**ABOUT THIS TASK**
Would you print exactly the lines that begin the listing and continue through the line holding "14. ENHYPEN釜山コンサート"? No pictures, please.
··· DATA UNDER STUDY ···
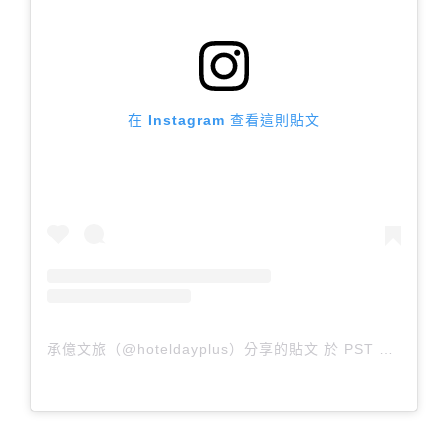
在 Instagram 查看這則貼文
承億文旅（@hoteldayplus）分享的貼文
於
PST 2018 年 3月 月 7 日 上午 4:31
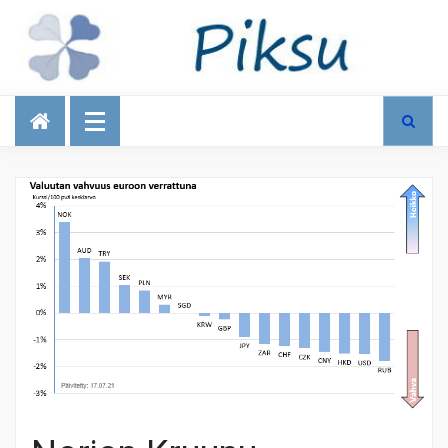
Talous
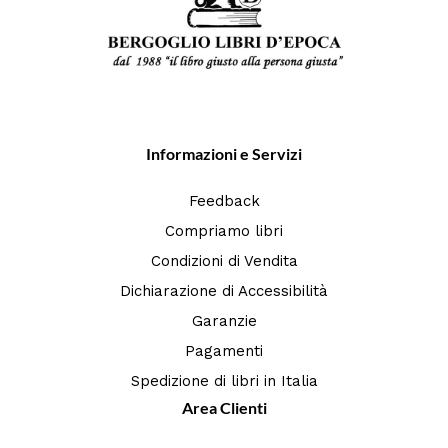
Informazioni e Servizi
Feedback
Compriamo libri
Condizioni di Vendita
Dichiarazione di Accessibilità
Garanzie
Pagamenti
Spedizione di libri in Italia
Area Clienti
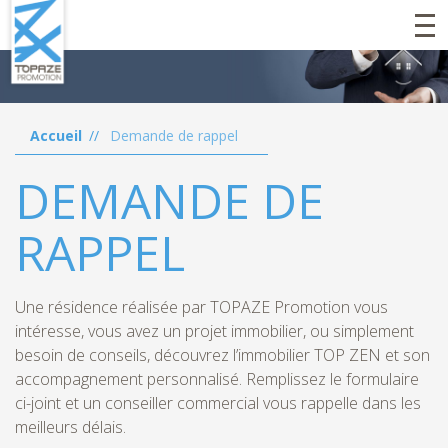
"
Aller
au
contenu
principal
Accueil
Demande de rappel
DEMANDE DE
RAPPEL
Une résidence réalisée par TOPAZE Promotion vous
intéresse, vous avez un projet immobilier, ou simplement
besoin de conseils, découvrez l’immobilier TOP ZEN et son
accompagnement personnalisé. Remplissez le formulaire
ci-joint et un conseiller commercial vous rappelle dans les
meilleurs délais.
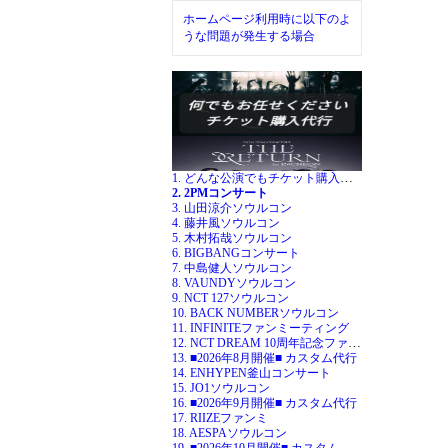
ホームページ利用時に以下のよ
うな問題が発生する場合
1. どんな公演でもチケット購入代行
2. 2PMコンサート
3. 山田涼介ソウルコン
4. 藤井風ソウルコン
5. 木村拓哉ソウルコン
6. BIGBANGコンサート
7. 中島健人ソウルコン
8. VAUNDYソウルコン
9. NCT 127ソウルコン
10. BACK NUMBERソウルコン
11. INFINITEファンミーティング
12. NCT DREAM 10周年記念ファンミ
13. ■2026年8月開催■ カスタム代行
14. ENHYPEN釜山コンサート
15. JO1ソウルコン
16. ■2026年9月開催■ カスタム代行
17. RIIZEファンミ
18. AESPAソウルコン
19. ■2026年10月開催■ カスタム代行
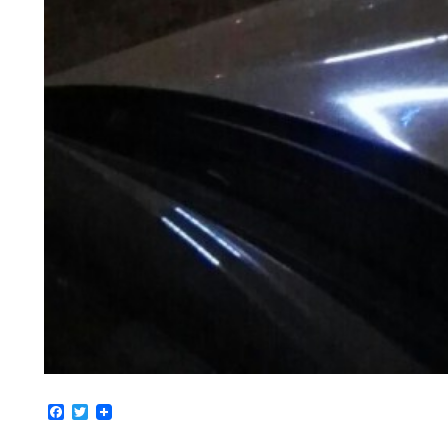
Facebook
Twitter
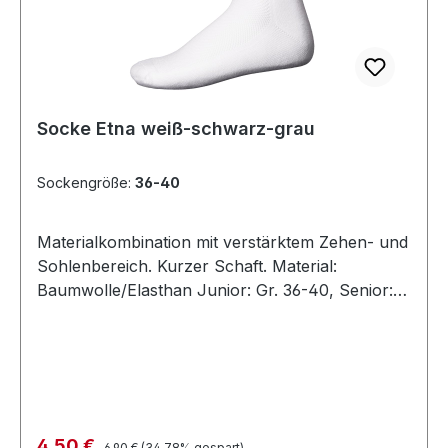
Socke Etna weiß-schwarz-grau
Sockengröße:
36-40
Materialkombination mit verstärktem Zehen- und
Sohlenbereich. Kurzer Schaft. Material:
Baumwolle/Elasthan Junior: Gr. 36-40, Senior:
Gr. 41-46
Regulärer Preis:
Verkaufspreis:
4,50 €
6,90 €
(34.78% gespart)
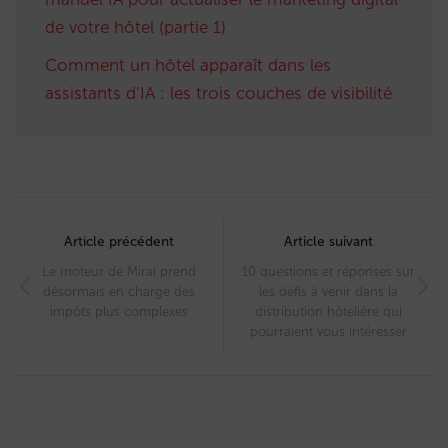
de votre hôtel (partie 1)
Comment un hôtel apparaît dans les
assistants d’IA : les trois couches de visibilité
Post
navigation
Article précédent
Article suivant
Le moteur de Mirai prend
10 questions et réponses sur
désormais en charge des
les défis à venir dans la
impôts plus complexes
distribution hôtelière qui
pourraient vous intéresser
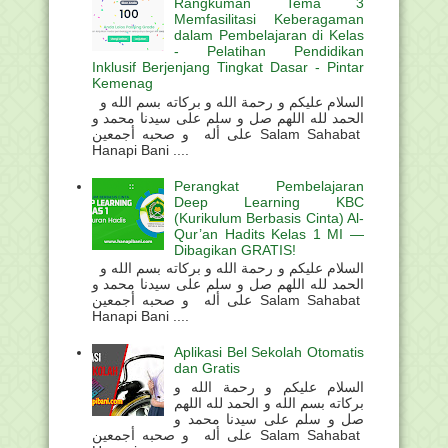
Rangkuman Tema 3
Memfasilitasi Keberagaman
dalam Pembelajaran di Kelas
- Pelatihan Pendidikan
Inklusif Berjenjang Tingkat Dasar - Pintar
Kemenag
السلام عليكم و رحمة الله و بركاته بسم الله و
الحمد لله اللهم صل و سلم على سيدنا محمد و
على أله و صحبه أجمعين Salam Sahabat
Hanapi Bani ....
Perangkat Pembelajaran
Deep Learning KBC
(Kurikulum Berbasis Cinta) Al-
Qur’an Hadits Kelas 1 MI —
Dibagikan GRATIS!
السلام عليكم و رحمة الله و بركاته بسم الله و
الحمد لله اللهم صل و سلم على سيدنا محمد و
على أله و صحبه أجمعين Salam Sahabat
Hanapi Bani ....
Aplikasi Bel Sekolah Otomatis
dan Gratis
السلام عليكم و رحمة الله و
بركاته بسم الله و الحمد لله اللهم
صل و سلم على سيدنا محمد و
على أله و صحبه أجمعين Salam Sahabat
···
**ANSWER FOR THIS EXERCISE**
在 Instagram 查看這則貼文
承億文旅（@hoteldayplus）分享的貼文
於
PST 2018 年 3月 月 7 日 上午 4:31
Talous
Informazioni e Servizi
Feedback
Compriamo libri
Condizioni di Vendita
Dichiarazione di Accessibilità
Garanzie
Pagamenti
Spedizione di libri in Italia
Area Clienti
"
Aller
au
contenu
principal
Accueil
Demande de rappel
DEMANDE DE
RAPPEL
Une résidence réalisée par TOPAZE Promotion vous
intéresse, vous avez un projet immobilier, ou simplement
besoin de conseils, découvrez l’immobilier TOP ZEN et son
accompagnement personnalisé. Remplissez le formulaire
ci-joint et un conseiller commercial vous rappelle dans les
meilleurs délais.
ホームページ利用時に以下のよ
うな問題が発生する場合
1. どんな公演でもチケット購入代行
2. 2PMコンサート
3. 山田涼介ソウルコン
4. 藤井風ソウルコン
5. 木村拓哉ソウルコン
6. BIGBANGコンサート
7. 中島健人ソウルコン
8. VAUNDYソウルコン
9. NCT 127ソウルコン
10. BACK NUMBERソウルコン
11. INFINITEファンミーティング
12. NCT DREAM 10周年記念ファンミ
13. ■2026年8月開催■ カスタム代行
14. ENHYPEN釜山コンサート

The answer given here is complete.